Bu yazı Kaan Budak tarafından hazırlanmıştır.
Tarihte genel olarak Japon ve Çin medeniyetleri arasında bir tampon bölge şeklinde görünen Kore yarımadası; bu iki medeniyetin mücadelesinde pek çok kez hedef haline gelecektir. İki devlet için de diğerine geçiş için bir köprü olarak değerlendirilen Kore; pek çok kez bu iki devletten birinin hakimiyetini tanımak zorunda kalmıştır.

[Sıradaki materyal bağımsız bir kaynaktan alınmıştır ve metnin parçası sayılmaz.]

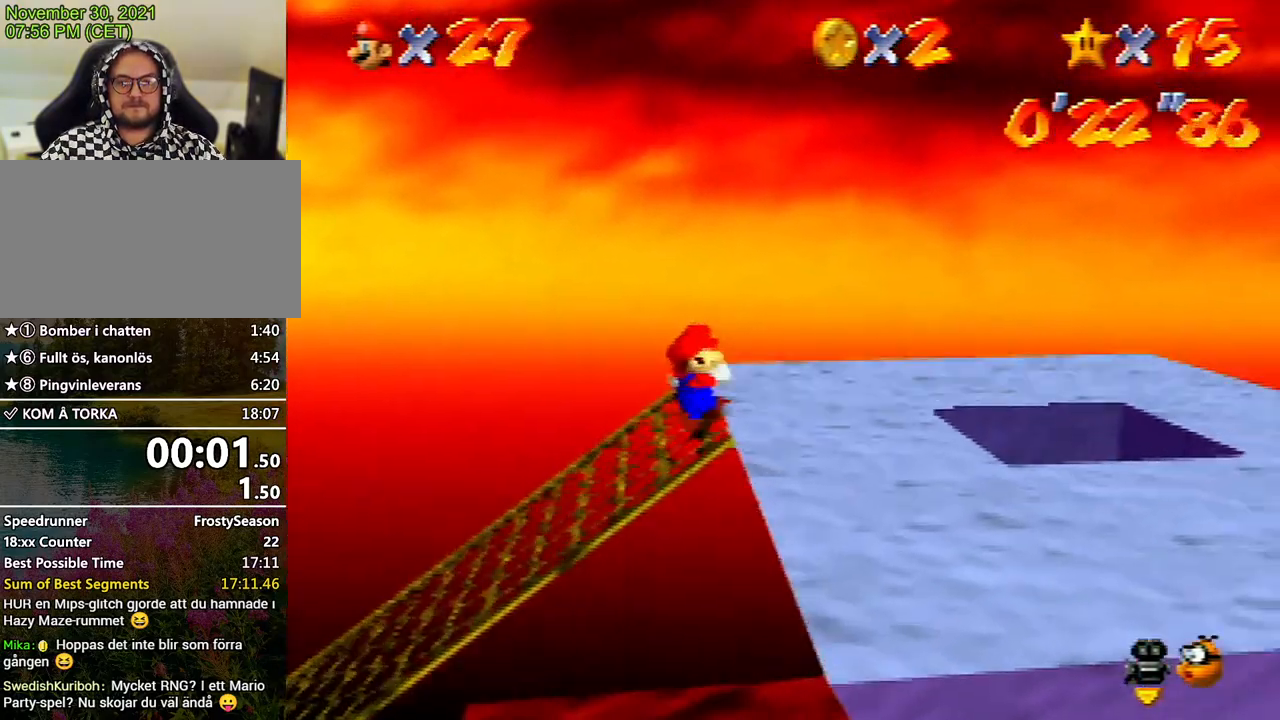
{"buttons": [], "left_stick": "right", "events": [[200, "left_stick", "down-right"], [267, "Z", "down"], [300, "A", "down"], [400, "A", "up"], [400, "Z", "up"], [500, "left_stick", "right"]]}
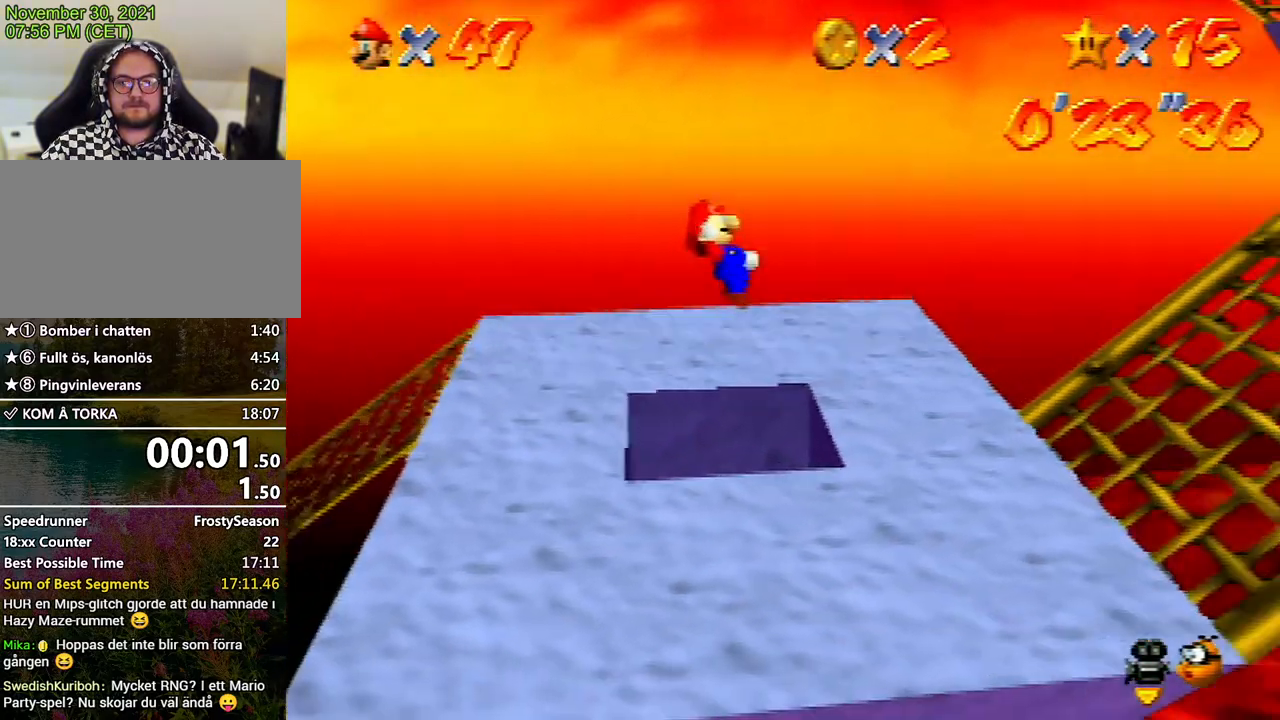
{"buttons": [], "left_stick": "right", "events": [[67, "C_RIGHT", "down"], [133, "C_RIGHT", "up"], [267, "C_RIGHT", "down"], [367, "C_RIGHT", "up"]]}
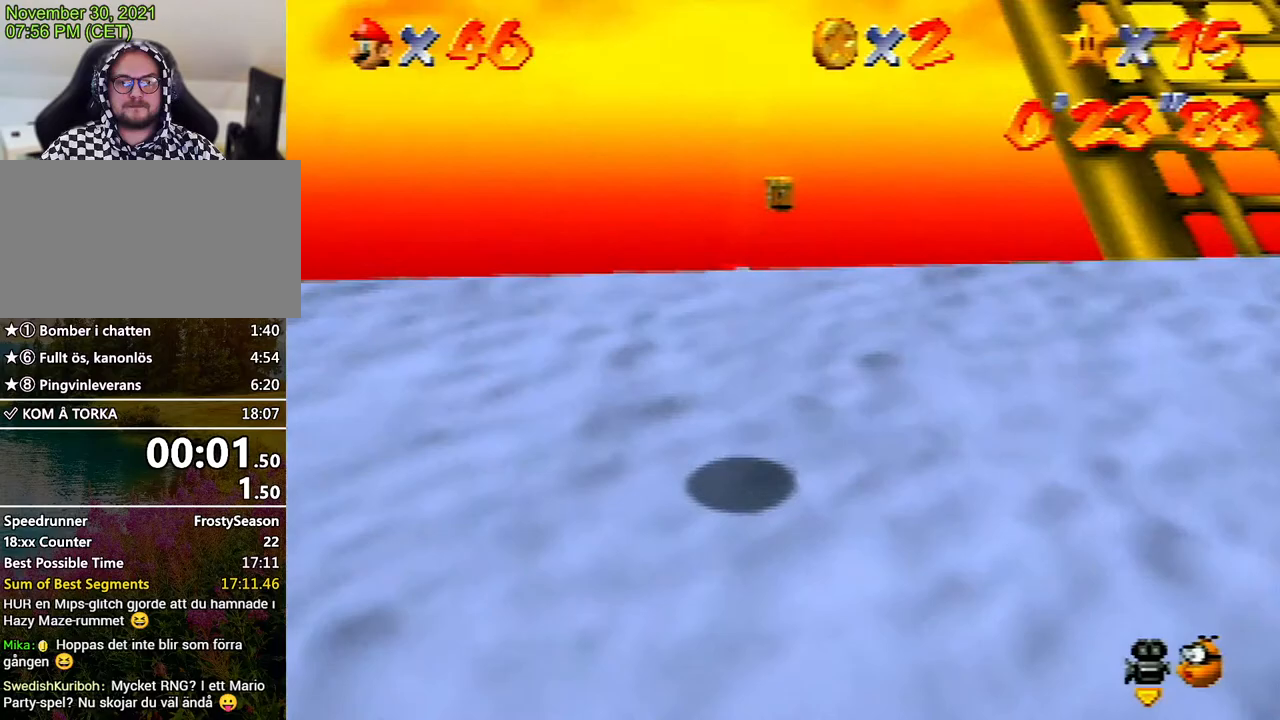
{"buttons": [], "left_stick": "down-right", "events": [[33, "left_stick", "down-right"]]}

Japonya, 1868 yılından itibaren Meiji Restorasyonları ile o dönem dünyada tartışmasız bir egemenliği bulunan Batı Medeniyeti’ne ayak uydururken bir bakıma “oyunu kurallarına göre oynamaya” başlıyordu. Japonya şaşırtıcı bir şekilde daha önce çok kısıtlı bir şekilde etkileşime girdiği bu medeniyete hızla entegre olmasıyla; tıpkı Avrupa’da bulunan devletler gibi kendisi de bir nevi sömürge arayışına başladı. Birden çok adadan müteşekkil bir devlet olması itibariyle hem kendi anayurdunun güvenliği hem de anakaraya yapılacak bir yayılma için kendisine en yakın kıta bölgesini hedef almak konumundaydı. Bu bölge tabii ki öncelikle Kore, sonrasında ise Mançurya bölgesiydi.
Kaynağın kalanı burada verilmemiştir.